Swiss National Bank Retains Aggressively Loose Monetary Stance

June 18, 2009

Following a quarterly policy review, SNB officials agreed to continue the easing steps announced in March.

  • The 3-month Libor target range stays at 0-0.75% with a point guideline of 0.25%.
  • Intervention will be continued to prevent further appreciation of the Swiss franc against the euro.
  • Quantitative policy measures are being done to limit capital market risk premia.

The result of today’s meeting was consistent with market expectations and followed substantial easing last autumn and in March.  In four previous moves over the space of two months, the target rate was cut by 25 basis points on October 8, 50 bps on November 6, 100 bps on November 20, and 50 bps on December 11.  After that drop from 2.75% to 0.50%, the Swiss rate target was halved three months later to its present level of 0.25% on March 12th.  At that point, officials also supplemented interest rate policy with quantitative easing and an exchange rate appreciation containment goal.

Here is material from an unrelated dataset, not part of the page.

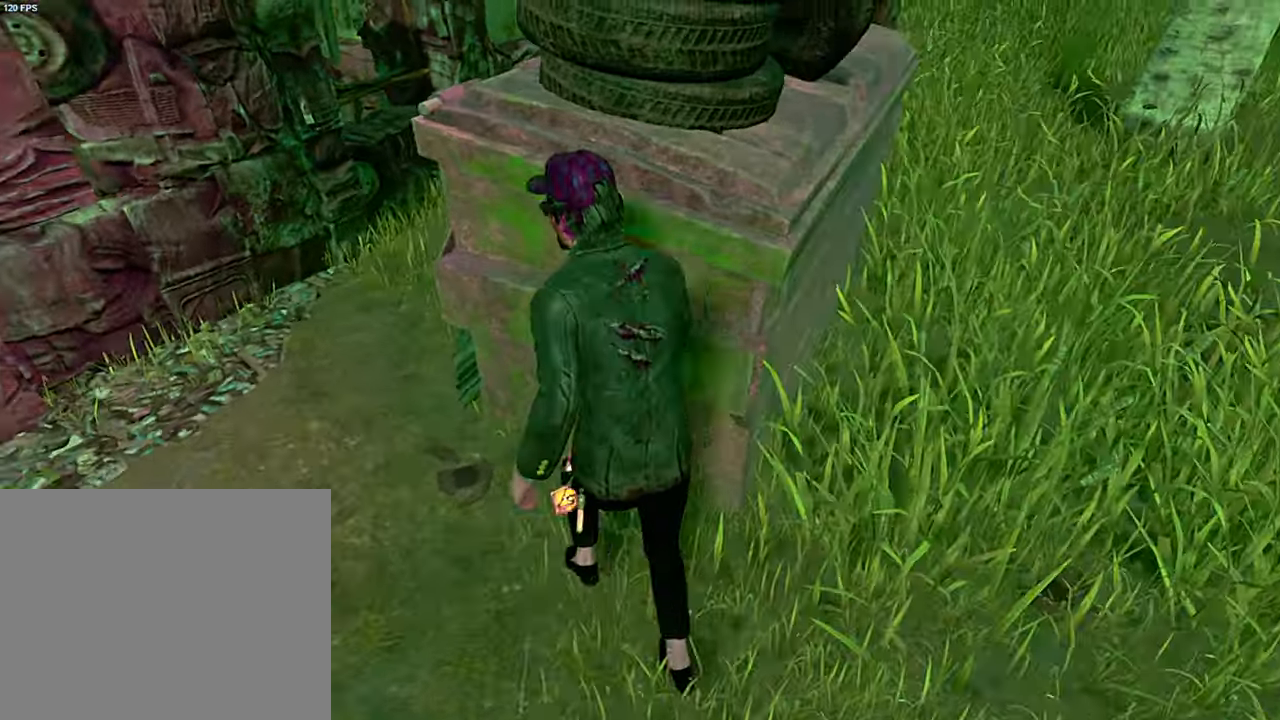
{"keys": ["shift", "w"], "events": [[284, "a", "up"]]}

A statement released by authorities found these actions to be achieving their intended goals and conditions to be normalizing gradually.  However, downside risks to growth and financial market functionality remain “skewed to the downside” and “major.”  So implementation of any exit strategy now would be premature.  The projected path of inflation was revised upward due to firmer commodity prices than observed three months ago.  In 4Q09, the CPI is forecast at negative 0.28% rather than minus 0.43% as in March.  At mid-2010, such is expected to have rebounded to 0.5% rather than 0.19%.  But as late as 2Q11, CPI inflation is still merely at 0.17%, and the forecast inflation rate for 2011 as a whole of 0.3% is actually a tenth less than envisaged for 2010.  All this underscores the existence of medium-term deflationary risks and suggests the central bank rate will begin rising later rather than sooner.

Switzerland’s inventory adjustment lies mostly in the future, and domestic demand remains very weak.  GDP contracted 3.2% in annualized terms last quarter despite higher inventories.  Accordingly, the statement looks to more quarters of negative growth and a GDP drop this year of 2.5-3.0% with risk skewed downward.  Recovery prospects hinge on an improvement in global demand.